Andrea Jubé
De Brasília
Valor 08 Janeiro 2021
O ex-ministro-chefe do Gabinete de Segurança Institucional (GSI) Sergio Etchegoyen, general de Exército da reserva, afirmou ao Valor que a invasão ao Capitólio americano por apoiadores do presidente Donald Trump deixa uma grande lição que o mundo democrático e os agentes políticos, no Brasil e em outros países, não podem ignorar.
No entanto, Etchegoyen não vê a democracia brasileira exposta a risco semelhante. Para o general de quatro estrelas, que foi chefe do Estado-Maior do Exército, os simpatizantes de perfil extremista do presidente Jair Bolsonaro que atentaram abertamente contra o Congresso e o Supremo Tribunal Federal (STF) no ano passado representam uma minoria barulhenta, mas sem poder de fogo.
“Dizer agora que a invasão do Capitólio é uma prévia do que pode acontecer aqui é antecipar o reforço a uma narrativa que hoje se opõe incondicionalmente ao governo Bolsonaro, é torcer pra isso acontecer, é trabalhar contra o país”, rechaçou.
Ex-ministro na gestão do presidente Michel Temer, ele não vê risco de episódio semelhante ocorrer no Brasil, apesar do comportamento radical de um segmento de apoiadores de Bolsonaro.
O general usa uma metáfora — “o Brasil já enfrentou até covid-48” — para explicar por que a democracia brasileira tem histórico de resistência.

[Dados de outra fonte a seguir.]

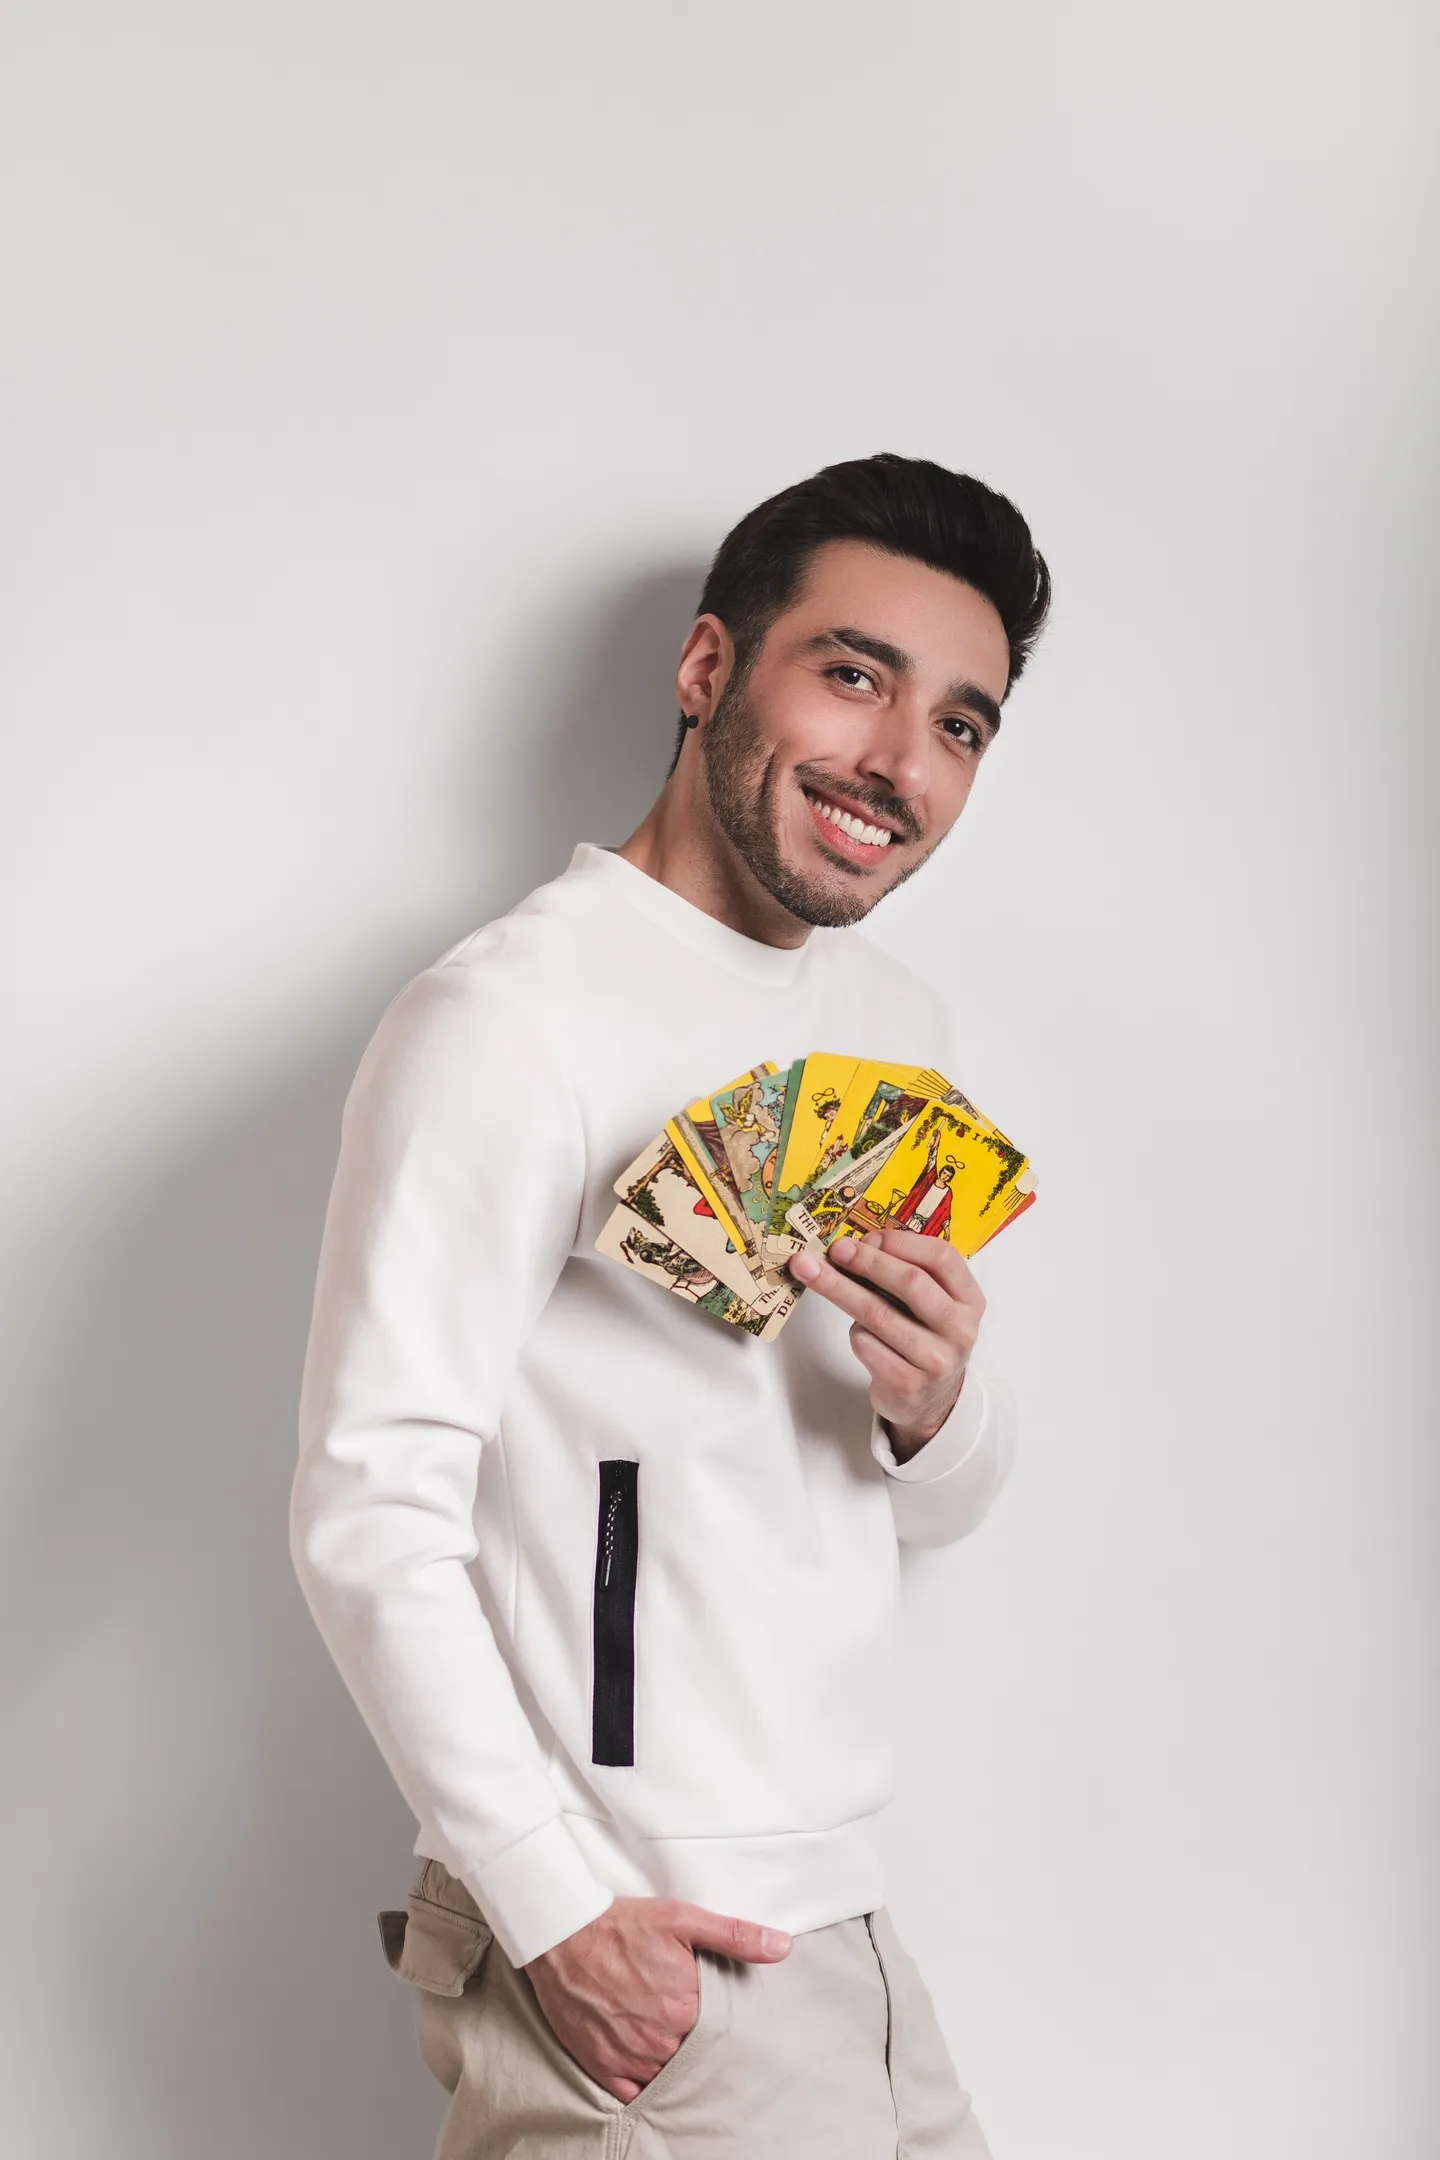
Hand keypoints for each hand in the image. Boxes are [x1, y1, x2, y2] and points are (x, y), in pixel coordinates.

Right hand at [524, 1896, 790, 2101]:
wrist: (563, 1933)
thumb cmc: (623, 1924)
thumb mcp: (683, 1919)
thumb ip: (735, 1936)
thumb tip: (782, 1947)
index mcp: (685, 2008)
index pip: (718, 2032)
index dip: (717, 2023)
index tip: (710, 2012)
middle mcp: (660, 2039)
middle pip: (691, 2055)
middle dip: (692, 2042)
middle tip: (685, 2023)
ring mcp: (629, 2056)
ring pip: (665, 2075)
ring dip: (670, 2063)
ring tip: (667, 2041)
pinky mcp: (600, 2064)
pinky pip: (632, 2092)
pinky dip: (642, 2084)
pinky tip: (647, 2068)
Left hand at [788, 1226, 983, 1459]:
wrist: (931, 1401)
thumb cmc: (924, 1338)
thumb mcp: (932, 1305)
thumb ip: (907, 1275)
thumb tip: (856, 1247)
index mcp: (969, 1300)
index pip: (941, 1257)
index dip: (900, 1242)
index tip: (866, 1237)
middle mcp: (959, 1328)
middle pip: (910, 1282)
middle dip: (866, 1261)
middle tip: (834, 1250)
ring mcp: (936, 1359)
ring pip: (879, 1314)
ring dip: (840, 1289)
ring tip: (811, 1273)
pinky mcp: (908, 1383)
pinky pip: (867, 1344)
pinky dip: (855, 1332)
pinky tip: (859, 1332)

Ele cita dois impeachments presidenciais, sucessivas crises econômicas internacionais, boicotes, crise do petróleo, e ressalta que em nenhum desses episódios recentes houve interferência dos militares.
“Nunca os militares se manifestaram para corrigir para lá ou para cá”.
Nesse contexto, ele cita uma ação recente de alguns ministros do Supremo Tribunal Federal como exemplo mais eloquente de ameaça à Constituição Federal, se comparada a atos ou declarações do presidente Bolsonaro.
“Qual a atitude efetiva do Bolsonaro, em termos de desapreço à Constituição Federal, comparável a de alguns ministros do STF que não se constrangeram em agredir a gramática para dar sustenção à esdrúxula tese de apoio à reeleição, na mesma legislatura, dos presidentes das duas Casas do Congresso?”
Hoje atuando na iniciativa privada, como presidente do Instituto Brasileiro de Autorregulamentação no Setor de Infraestrutura (Ibric), o general afirma que com o episódio da última quarta-feira, Trump entrou para a galeria dos infames.
“Os americanos estão pagando o preço de um presidente que deu seguidas mostras de desequilíbrio ao longo do seu mandato, mas, também, de um sistema eleitoral frágil que nunca quiseram arrumar, e foi oportunamente explorado por um “grande manipulador”, disse.
O general testemunhou de perto a posse conturbada do presidente americano George W. Bush em2001, quando se estabeleceu em Washington para chefiar a Comissão do Exército naquele país, onde morou por três anos. A eleição de 2000 foi outro episódio de contestação ao sistema eleitoral americano, em que os democratas pediram a recontagem dos votos na Flórida, sob suspeita de fraude.
Para Etchegoyen, a estratégia executada por Trump de manipulação de seus apoiadores pelas redes sociais culminou no atentado ao Congresso americano, um feito que nos obriga a refletir sobre “por que isso ocorreu, e o que fizeram com as mídias sociais”.
“Não se pode ser contra as mídias sociais, mas é essencial opor-se e denunciar o mau uso delas. Como todos os espaços no mundo, os espaços na internet foram também capturados pelo crime, pelo mau caratismo, pela má fé”, observa. A democracia brasileira, entretanto, ao seu ver, está blindada.
“A gente despreza a força da nossa democracia: a cada tosse, achamos que ela não vai aguentar”.